Background/Purpose:
Systemic sclerosis (SSc) is a chronic fibrotic connective disease of unknown
etiology that affects the skin and internal organs. Transforming
growth factor-β (TGFβ) has been characterized as a key-mediator of
fibroblast activation in SSc. However, the intracellular
signaling cascades that control TGFβ
signaling and the TGFβ-induced
activation of fibroblasts are still incompletely understood. Homeobox
containing transcription factor, Engrailed-1 plays a key role in embryonic
development and has also been linked to disease, including cancer. EN-1 is
induced by proinflammary cytokines and oxidative stress which play an important
role in Systemic Sclerosis (SSc).

Methods:
The expression of EN-1 in skin tissue and in human dermal fibroblasts was
determined by real-time PCR, Western blot and immunohistochemistry. Knock-down
and overexpression strategies were used to evaluate the effect of EN-1 on
fibroblast activation. The outcome of mice with fibroblast-specific knockout of
EN-1 (EN1 fibKO) was evaluated in bleomycin-induced skin fibrosis; fibrosis
induced by overexpression of a constitutively active TGF-β receptor I
(TBRIact) and in the Tsk model which resembled the later stages of SSc. Co-IP
and CAGA Reporter assay were performed to study the physical and functional
interaction between EN-1 and Smad3.

Results:
A five-fold increased expression of EN-1 was detected in the upper layer of the
dermis of SSc patients on fibroblasts double stained for EN-1 and anti-prolyl-4-hydroxylase. EN-1 expression was induced by
TGF-β in cultured fibroblasts and treatment with the TBR inhibitor SD-208
prevented the induction of EN-1 by two-fold decrease in experimental fibrosis.
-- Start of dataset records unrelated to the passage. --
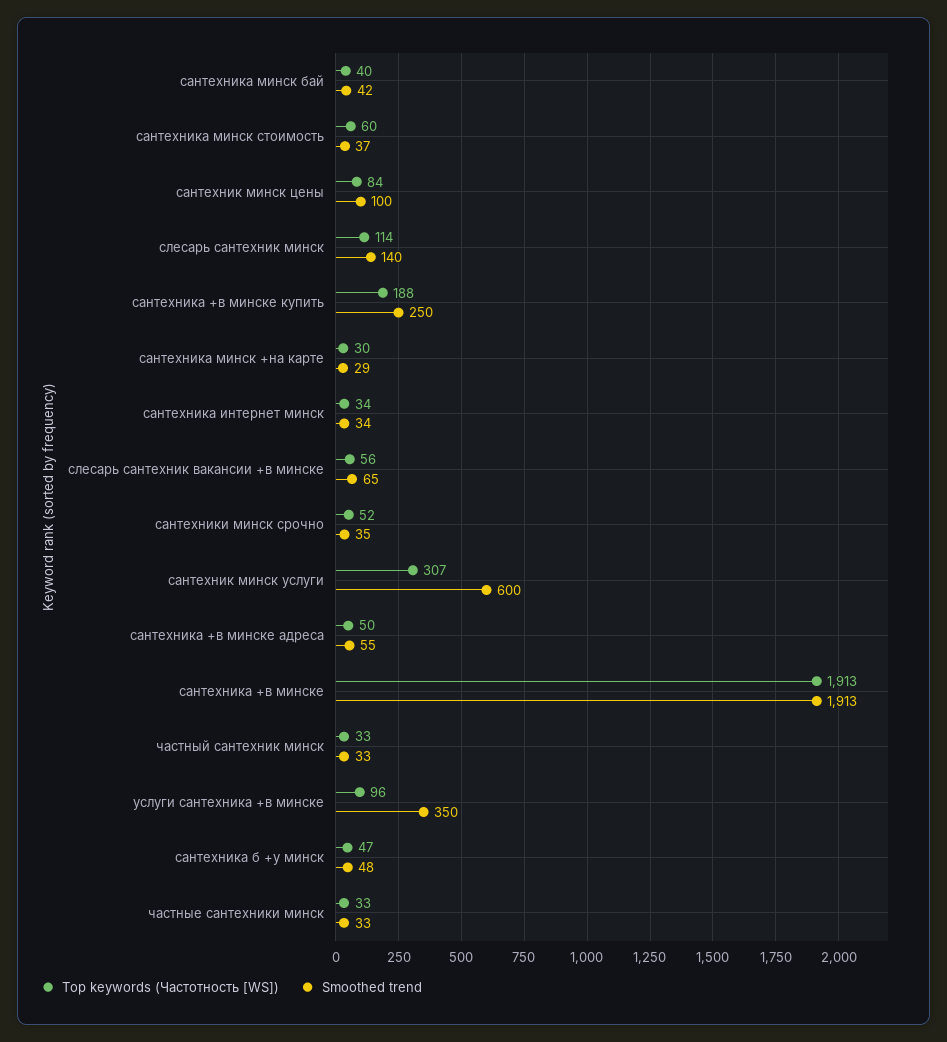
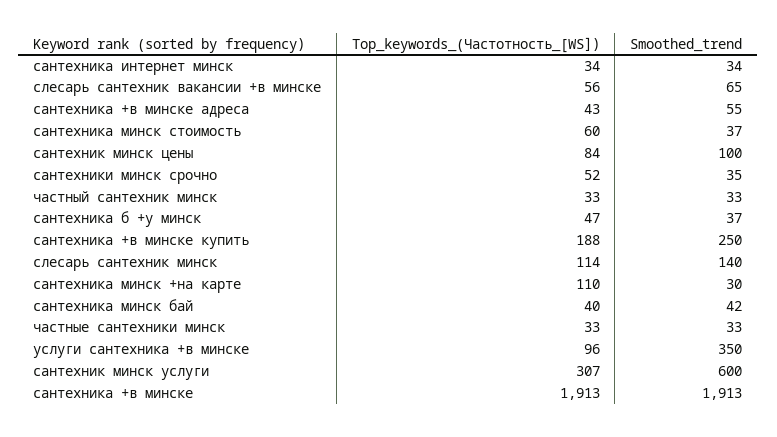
  {
    "Top keywords (Частотность [WS])": {
      "сантехника минск бай": 40,
      "сантехника минск стоимость": 60,
      "сантехник минск цены": 84,
      "слесарь сантехник минск": 114,
      "сантехника +в минске купить": 188,
-     "сантехника минск +на карте": 30,
+     "сантехника минск +на карте": 110,
      "сантехника интернет минск": 34,
      "слесарь сантехник вакансии +в минске": 56,
      "сантехники минск срочно": 52,
      "сантехник минск услуги": 307,
-     "сантехника +в минске адреса": 50,
+     "сантехника +в минске адреса": 43,
      "сантехника +в минске": 1913,
      "частный сантехник минск": 33,
      "услуги сантехника +в минске": 96,
      "сантехника б +у минск": 47,
      "частные сантехники минск": 33
    },
    "Smoothed trend": {
      "сантехника минск бай": 42,
      "сантехника минск стоимость": 37,
      "сантехник минск цены": 100,
      "слесарь сантехник минск": 140,
      "сантехника +в минске купить": 250,
-     "сантехника минск +на карте": 29,
+     "сантехника минск +на карте": 30,
      "сантехника интернет минск": 34,
      "слесарь сантехник вакансии +в минске": 65,
      "сантехники минск срочно": 35,
      "сантехник минск услуги": 600,
      "сантехника +в минске адреса": 55,
      "сантехника +в минске": 1913,
      "частный сантехник минск": 33,
      "услуги сантехника +в минске": 350,
-     "сантехника б +у минск": 48,
+     "сантехника б +у минск": 37,
      "частные сантехники минск": 33
    }
  }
Fibroblasts
lacking EN-1 were less sensitive to the pro-fibrotic effects of TGF-β with
impaired induction of collagen mRNA and protein. Additionally, overexpression
of EN-1 enhanced the profibrotic effect of TGF-β with myofibroblast differentiation
and increased collagene release. Function studies demonstrated that EN-1
interacts with Smad3 to regulate the pro-fibrotic effects of TGF-β. Co-IP
demonstrated that TGF-β induces binding of EN-1 to Smad3. Reporter study
and analyses of the expression of classical Smad target genes such as PAI-1
demonstrated that the binding of EN-1 to Smad3 stimulates the transcriptional
activity of Smad3. In the model of bleomycin-induced fibrosis dermal
thickening, hydroxyproline content and myofibroblast counts were significantly
decreased in EN1 fibKO mice as compared to wildtype littermates. EN1 fibKO also
protected from TBRIact-induced fibrosis and ameliorated fibrosis in the Tsk1
model.

Conclusion:
We demonstrate for the first time a role of EN-1 in fibroblast activation and
tissue fibrosis. Deficiency in EN-1 reduced the stimulatory effect of
TGF-β on fibroblasts by interfering with canonical Smad and protected from
experimental fibrosis in different mouse models. Considering the potent
anti-fibrotic effects observed in this study, EN-1 might be a candidate for
molecular targeted therapies of SSc.